[[ Data for processing, beginning ]]
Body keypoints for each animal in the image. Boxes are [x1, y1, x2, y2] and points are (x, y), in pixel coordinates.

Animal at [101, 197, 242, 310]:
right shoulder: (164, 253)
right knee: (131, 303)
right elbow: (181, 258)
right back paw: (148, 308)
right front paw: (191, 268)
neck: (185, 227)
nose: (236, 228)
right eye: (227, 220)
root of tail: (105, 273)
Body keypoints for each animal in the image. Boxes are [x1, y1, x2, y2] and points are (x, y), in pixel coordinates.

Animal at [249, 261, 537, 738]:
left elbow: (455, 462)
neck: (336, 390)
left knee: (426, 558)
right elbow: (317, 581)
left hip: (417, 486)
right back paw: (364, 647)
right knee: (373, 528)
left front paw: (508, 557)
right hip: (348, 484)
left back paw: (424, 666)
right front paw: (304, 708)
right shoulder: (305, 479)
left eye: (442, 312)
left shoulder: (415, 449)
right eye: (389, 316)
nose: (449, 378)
[[ Data for processing, end ]]
[[ Data for processing, beginning ]]
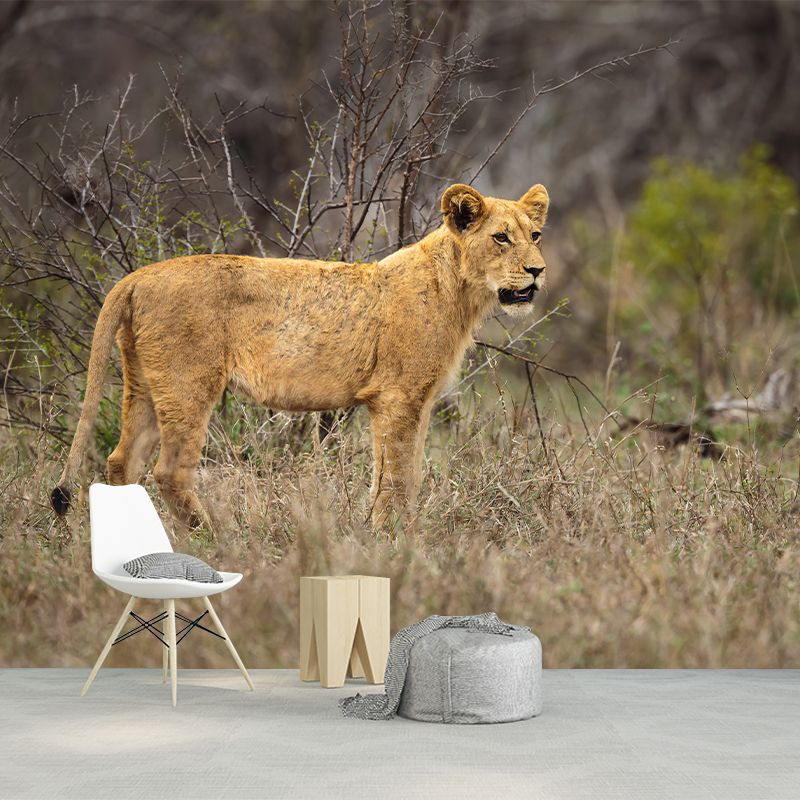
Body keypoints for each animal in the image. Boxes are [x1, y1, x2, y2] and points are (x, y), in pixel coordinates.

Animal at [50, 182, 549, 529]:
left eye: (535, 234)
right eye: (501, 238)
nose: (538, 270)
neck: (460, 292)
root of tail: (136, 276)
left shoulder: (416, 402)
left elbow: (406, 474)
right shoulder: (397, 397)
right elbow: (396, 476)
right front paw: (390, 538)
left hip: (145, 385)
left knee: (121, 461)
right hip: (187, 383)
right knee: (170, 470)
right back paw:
[[ Data for processing, end ]]
Exercise:
There is a line with "right front paw: (304, 708)" and a line with "nose: (449, 378)" above. Copy exactly those two lines and all lines between them, with nothing else.

Answer for this exercise:
right front paw: (304, 708)
right shoulder: (305, 479)
left eye: (442, 312)
left shoulder: (415, 449)
right eye: (389, 316)
nose: (449, 378)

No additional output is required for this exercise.